(Dataset records)
++++

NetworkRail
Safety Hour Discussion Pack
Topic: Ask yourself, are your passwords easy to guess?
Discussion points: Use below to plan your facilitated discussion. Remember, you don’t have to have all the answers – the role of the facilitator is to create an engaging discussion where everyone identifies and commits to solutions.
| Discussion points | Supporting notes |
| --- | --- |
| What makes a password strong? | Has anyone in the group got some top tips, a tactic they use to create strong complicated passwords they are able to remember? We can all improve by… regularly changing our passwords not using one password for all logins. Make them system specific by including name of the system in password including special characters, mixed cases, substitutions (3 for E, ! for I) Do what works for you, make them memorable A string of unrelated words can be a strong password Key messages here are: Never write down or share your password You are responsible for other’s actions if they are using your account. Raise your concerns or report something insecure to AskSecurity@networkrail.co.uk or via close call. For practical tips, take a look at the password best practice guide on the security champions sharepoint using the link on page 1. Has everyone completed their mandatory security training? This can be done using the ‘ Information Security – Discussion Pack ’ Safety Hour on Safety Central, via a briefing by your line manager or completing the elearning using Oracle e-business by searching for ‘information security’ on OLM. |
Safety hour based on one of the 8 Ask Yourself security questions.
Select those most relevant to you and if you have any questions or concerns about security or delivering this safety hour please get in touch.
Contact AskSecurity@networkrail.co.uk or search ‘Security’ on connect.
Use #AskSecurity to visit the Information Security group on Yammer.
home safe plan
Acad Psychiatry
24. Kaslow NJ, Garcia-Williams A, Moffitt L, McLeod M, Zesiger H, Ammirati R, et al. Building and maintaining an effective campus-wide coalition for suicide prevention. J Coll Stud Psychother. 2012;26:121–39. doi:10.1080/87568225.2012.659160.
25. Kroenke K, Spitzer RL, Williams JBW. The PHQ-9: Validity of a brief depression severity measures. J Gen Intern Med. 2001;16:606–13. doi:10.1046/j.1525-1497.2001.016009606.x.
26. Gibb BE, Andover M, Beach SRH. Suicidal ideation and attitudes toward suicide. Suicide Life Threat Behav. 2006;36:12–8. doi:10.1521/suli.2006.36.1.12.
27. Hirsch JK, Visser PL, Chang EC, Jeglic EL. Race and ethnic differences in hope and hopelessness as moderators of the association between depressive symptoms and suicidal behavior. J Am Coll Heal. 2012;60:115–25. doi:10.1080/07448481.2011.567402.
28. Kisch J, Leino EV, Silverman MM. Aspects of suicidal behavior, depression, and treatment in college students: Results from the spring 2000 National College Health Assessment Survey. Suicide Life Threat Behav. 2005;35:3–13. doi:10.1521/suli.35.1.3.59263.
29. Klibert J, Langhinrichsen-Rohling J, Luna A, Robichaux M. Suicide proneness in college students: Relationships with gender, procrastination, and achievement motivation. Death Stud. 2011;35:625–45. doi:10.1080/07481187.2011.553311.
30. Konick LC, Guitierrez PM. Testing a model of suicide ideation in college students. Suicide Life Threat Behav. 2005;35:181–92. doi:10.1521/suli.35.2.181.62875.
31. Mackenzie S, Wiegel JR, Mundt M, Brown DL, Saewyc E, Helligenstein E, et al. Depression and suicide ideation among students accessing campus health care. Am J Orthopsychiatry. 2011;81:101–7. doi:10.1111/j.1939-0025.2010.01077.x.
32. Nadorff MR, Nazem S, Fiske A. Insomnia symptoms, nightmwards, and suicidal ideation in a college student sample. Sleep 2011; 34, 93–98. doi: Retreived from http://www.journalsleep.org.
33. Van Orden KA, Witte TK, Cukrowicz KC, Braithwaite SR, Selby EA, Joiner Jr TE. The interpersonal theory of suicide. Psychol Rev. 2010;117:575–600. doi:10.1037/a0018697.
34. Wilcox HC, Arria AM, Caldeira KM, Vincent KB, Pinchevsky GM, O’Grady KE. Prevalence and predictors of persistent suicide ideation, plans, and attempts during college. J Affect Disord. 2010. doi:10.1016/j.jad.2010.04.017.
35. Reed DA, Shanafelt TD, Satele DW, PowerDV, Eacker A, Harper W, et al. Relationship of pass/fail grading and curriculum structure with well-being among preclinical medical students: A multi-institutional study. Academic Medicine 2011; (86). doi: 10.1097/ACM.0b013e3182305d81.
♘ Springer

++++

Exercise brief: Look over the entries above. Copy every line that contains the word "concerns".

Output:
| What makes a password strong? | Has anyone in the group got some top tips, a tactic they use to create strong complicated passwords they are able to remember? We can all improve by… regularly changing our passwords not using one password for all logins. Make them system specific by including name of the system in password including special characters, mixed cases, substitutions (3 for E, ! for I) Do what works for you, make them memorable A string of unrelated words can be a strong password Key messages here are: Never write down or share your password You are responsible for other’s actions if they are using your account. Raise your concerns or report something insecure to AskSecurity@networkrail.co.uk or via close call. For practical tips, take a look at the password best practice guide on the security champions sharepoint using the link on page 1. Has everyone completed their mandatory security training? This can be done using the ‘ Information Security – Discussion Pack ’ Safety Hour on Safety Central, via a briefing by your line manager or completing the elearning using Oracle e-business by searching for ‘information security’ on OLM. |
Select those most relevant to you and if you have any questions or concerns about security or delivering this safety hour please get in touch.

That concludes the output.